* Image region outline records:
-- start --

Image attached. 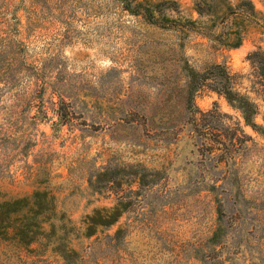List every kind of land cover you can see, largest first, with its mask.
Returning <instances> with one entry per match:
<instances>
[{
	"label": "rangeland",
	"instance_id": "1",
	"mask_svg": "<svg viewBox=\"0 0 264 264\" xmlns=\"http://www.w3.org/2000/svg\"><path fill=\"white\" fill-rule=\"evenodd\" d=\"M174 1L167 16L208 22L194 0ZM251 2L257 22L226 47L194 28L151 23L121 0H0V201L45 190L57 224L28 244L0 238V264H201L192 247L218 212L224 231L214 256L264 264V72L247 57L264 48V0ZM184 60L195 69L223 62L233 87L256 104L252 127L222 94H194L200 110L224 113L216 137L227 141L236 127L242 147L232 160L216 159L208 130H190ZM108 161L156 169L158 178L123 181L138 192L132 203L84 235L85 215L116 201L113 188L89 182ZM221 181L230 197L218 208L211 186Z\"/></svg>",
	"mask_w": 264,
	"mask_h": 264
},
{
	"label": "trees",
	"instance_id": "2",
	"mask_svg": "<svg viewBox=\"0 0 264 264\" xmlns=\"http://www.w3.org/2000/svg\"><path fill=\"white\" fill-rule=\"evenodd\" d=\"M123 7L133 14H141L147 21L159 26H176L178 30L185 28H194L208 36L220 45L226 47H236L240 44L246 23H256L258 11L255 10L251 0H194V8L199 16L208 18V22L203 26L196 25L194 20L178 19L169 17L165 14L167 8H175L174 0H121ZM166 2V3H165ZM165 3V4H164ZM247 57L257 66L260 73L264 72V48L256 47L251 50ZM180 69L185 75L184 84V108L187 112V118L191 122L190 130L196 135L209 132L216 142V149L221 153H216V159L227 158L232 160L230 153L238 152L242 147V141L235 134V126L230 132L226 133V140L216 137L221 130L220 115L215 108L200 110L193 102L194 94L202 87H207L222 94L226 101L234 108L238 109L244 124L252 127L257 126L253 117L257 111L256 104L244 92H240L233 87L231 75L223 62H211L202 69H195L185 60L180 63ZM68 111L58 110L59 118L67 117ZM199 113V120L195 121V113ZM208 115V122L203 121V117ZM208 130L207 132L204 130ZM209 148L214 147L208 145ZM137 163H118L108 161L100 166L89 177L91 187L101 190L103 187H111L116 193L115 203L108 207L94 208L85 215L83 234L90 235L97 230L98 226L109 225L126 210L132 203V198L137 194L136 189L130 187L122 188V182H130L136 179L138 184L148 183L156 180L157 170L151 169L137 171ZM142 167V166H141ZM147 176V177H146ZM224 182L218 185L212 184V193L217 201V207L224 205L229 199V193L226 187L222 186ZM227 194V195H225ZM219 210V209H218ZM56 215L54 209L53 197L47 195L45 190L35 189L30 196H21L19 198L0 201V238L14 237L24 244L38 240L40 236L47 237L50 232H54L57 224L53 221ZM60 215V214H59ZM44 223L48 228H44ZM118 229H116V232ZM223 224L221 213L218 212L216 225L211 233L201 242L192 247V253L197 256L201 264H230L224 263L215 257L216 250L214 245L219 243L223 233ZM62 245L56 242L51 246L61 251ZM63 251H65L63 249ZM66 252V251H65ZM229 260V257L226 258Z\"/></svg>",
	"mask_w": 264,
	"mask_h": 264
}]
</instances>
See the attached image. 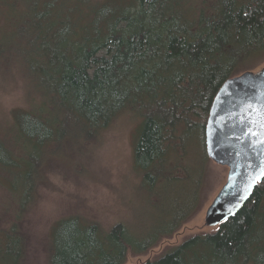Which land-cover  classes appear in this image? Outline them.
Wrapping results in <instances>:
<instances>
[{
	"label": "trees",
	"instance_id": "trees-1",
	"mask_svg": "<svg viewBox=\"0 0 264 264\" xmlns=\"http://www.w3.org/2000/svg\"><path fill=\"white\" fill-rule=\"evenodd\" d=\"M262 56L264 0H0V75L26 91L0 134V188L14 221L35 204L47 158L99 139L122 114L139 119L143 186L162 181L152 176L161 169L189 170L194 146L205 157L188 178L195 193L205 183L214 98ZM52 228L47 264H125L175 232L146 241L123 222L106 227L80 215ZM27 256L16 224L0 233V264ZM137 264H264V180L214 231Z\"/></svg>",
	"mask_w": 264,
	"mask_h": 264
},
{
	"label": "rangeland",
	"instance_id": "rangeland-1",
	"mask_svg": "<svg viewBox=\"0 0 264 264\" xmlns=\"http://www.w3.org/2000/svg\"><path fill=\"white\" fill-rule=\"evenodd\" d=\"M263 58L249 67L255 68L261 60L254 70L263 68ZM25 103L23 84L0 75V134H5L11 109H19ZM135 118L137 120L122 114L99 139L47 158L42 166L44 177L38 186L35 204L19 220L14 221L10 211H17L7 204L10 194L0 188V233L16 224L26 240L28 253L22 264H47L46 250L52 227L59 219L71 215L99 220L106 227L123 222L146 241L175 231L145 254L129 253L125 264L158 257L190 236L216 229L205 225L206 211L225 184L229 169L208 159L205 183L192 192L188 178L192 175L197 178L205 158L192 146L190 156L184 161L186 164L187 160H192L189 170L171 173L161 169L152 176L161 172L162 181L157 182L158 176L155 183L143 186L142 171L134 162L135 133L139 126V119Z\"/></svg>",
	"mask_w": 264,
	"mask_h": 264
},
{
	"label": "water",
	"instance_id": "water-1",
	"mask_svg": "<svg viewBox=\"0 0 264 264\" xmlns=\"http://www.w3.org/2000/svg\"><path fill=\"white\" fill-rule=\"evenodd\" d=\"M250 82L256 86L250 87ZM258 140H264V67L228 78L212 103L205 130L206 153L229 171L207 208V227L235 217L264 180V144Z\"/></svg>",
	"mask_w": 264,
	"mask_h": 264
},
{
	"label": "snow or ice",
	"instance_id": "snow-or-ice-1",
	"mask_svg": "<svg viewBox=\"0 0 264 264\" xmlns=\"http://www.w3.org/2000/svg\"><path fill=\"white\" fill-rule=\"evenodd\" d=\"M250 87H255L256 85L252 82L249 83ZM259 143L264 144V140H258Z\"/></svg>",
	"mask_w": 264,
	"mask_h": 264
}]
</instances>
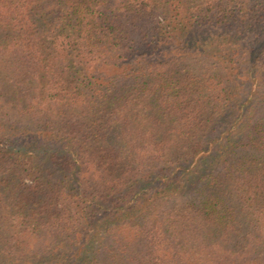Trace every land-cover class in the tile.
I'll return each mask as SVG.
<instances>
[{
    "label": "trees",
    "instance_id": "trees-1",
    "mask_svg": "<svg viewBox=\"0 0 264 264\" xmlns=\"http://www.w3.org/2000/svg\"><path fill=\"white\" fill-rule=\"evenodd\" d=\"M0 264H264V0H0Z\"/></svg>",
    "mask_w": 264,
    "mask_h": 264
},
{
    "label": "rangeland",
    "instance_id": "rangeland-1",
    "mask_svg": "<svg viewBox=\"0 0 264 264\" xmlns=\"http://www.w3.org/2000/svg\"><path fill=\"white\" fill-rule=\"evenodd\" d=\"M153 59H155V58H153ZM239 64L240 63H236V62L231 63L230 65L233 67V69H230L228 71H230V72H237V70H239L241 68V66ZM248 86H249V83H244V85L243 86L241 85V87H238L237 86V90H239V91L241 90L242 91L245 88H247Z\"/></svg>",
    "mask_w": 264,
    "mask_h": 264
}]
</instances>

-- end --

Which lines of the records above contain the word "label", matching case exactly? Pull out each of those lines in full.

* RESULT FOR THIS EXERCISE:
	"label": "rangeland",
	"label": "trees",
	"label": "trees",
	"label": "rangeland",
	"label": "water",
	"label": "snow or ice",
    "label": "trees",
    "label": "rangeland",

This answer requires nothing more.